GAO's review of states' implementation of Medicaid's new payment
system-the BIPA PPS and alternative methodologies-for FQHCs and RHCs
identified certain issues regarding the appropriateness of some states'
methodologies. Most states used the BIPA PPS and about half of states used
an alternative methodology-generally cost-based reimbursement or a PPS
with features slightly different from those required for the BIPA PPS-to
pay at least some of their FQHCs, RHCs, or both. States took an average of
slightly more than a year from the legislation's January 1, 2001,
effective date to implement their BIPA PPS, and a few states had not
completed implementation as of June 1, 2004. GAO identified three
significant issues with states' new Medicaid payment systems. First, some
states' BIPA PPS payment rates may be inappropriate because they did not
include all Medicaid-covered FQHC and RHC services in the rates as
required by law. Second, as of June 1, 2004, over half the states using
the BIPA PPS had not determined how they would make the required
adjustment to BIPA PPS rates for a change in scope of services. Third,
some states did not ensure that their alternative methodologies resulted
in payments no lower than what the FQHCs and RHCs would have received
under the BIPA PPS.
Evidence to date is insufficient to determine the need to rebase or refine
the BIPA PPS. Concerns exist that the statutorily specified annual
inflation index used to adjust the BIPA PPS is inappropriate because it
not only increases more slowly than do many FQHCs' and RHCs' costs but
also does not reflect the services these providers deliver. Other indexes
GAO reviewed had a similar shortcoming. GAO's analysis determined that no
inflation index has been developed that reflects the services typically
provided by FQHCs and RHCs. Because many states no longer require FQHCs
and RHCs to submit cost reports, comprehensive and current Medicaid cost
data are no longer available to help inform an evaluation of the need to
rebase or refine the BIPA PPS. Although GAO's comparison of cost-based and
BIPA PPS rates from four states showed that cost-based rates generally
exceeded BIPA PPS rates, not all factors contributing to the higher rates
are known. Differences between cost-based and BIPA PPS rates varied widely
within and among the states reviewed, which also limited the ability to
draw conclusions about the need to rebase or refine rates.

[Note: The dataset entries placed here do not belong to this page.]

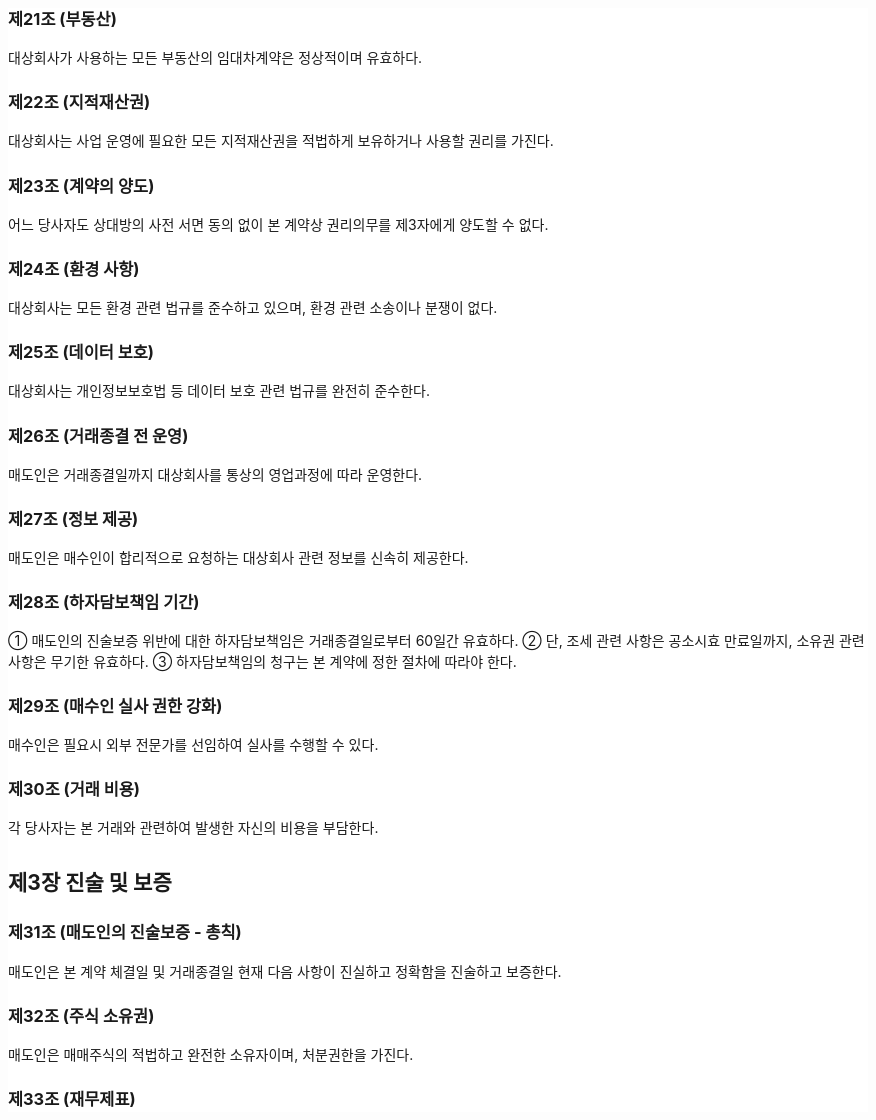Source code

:### 제21조 (부동산)

대상회사가 사용하는 모든 부동산의 임대차계약은 정상적이며 유효하다.

### 제22조 (지적재산권)

대상회사는 사업 운영에 필요한 모든 지적재산권을 적법하게 보유하거나 사용할 권리를 가진다.

### 제23조 (계약의 양도)

어느 당사자도 상대방의 사전 서면 동의 없이 본 계약상 권리의무를 제3자에게 양도할 수 없다.

### 제24조 (환경 사항)

대상회사는 모든 환경 관련 법규를 준수하고 있으며, 환경 관련 소송이나 분쟁이 없다.

### 제25조 (데이터 보호)

대상회사는 개인정보보호법 등 데이터 보호 관련 법규를 완전히 준수한다.

### 제26조 (거래종결 전 운영)

매도인은 거래종결일까지 대상회사를 통상의 영업과정에 따라 운영한다.

### 제27조 (정보 제공)

매도인은 매수인이 합리적으로 요청하는 대상회사 관련 정보를 신속히 제공한다.

### 제28조 (하자담보책임 기간)

① 매도인의 진술보증 위반에 대한 하자담보책임은 거래종결일로부터 60일간 유효하다.
② 단, 조세 관련 사항은 공소시효 만료일까지, 소유권 관련 사항은 무기한 유효하다.
③ 하자담보책임의 청구는 본 계약에 정한 절차에 따라야 한다.

### 제29조 (매수인 실사 권한 강화)

매수인은 필요시 외부 전문가를 선임하여 실사를 수행할 수 있다.

### 제30조 (거래 비용)

각 당사자는 본 거래와 관련하여 발생한 자신의 비용을 부담한다.

## 제3장 진술 및 보증

### 제31조 (매도인의 진술보증 - 총칙)

매도인은 본 계약 체결일 및 거래종결일 현재 다음 사항이 진실하고 정확함을 진술하고 보증한다.

### 제32조 (주식 소유권)

매도인은 매매주식의 적법하고 완전한 소유자이며, 처분권한을 가진다.

### 제33조 (재무제표)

CMS guidance and oversight regarding the new BIPA payment requirements
were inadequate to ensure consistent state compliance with the law. CMS
guidance did not fully address certain requirements, and as states
developed their new payment systems, they lacked important information
clarifying the new requirements. As a result, uncertainties exist
regarding how states were to implement some BIPA requirements, such as how
to adjust BIPA PPS rates to account for a change in scope of services. CMS
has conducted limited oversight of states' implementation and therefore
was unaware of compliance issues with some states' payment systems.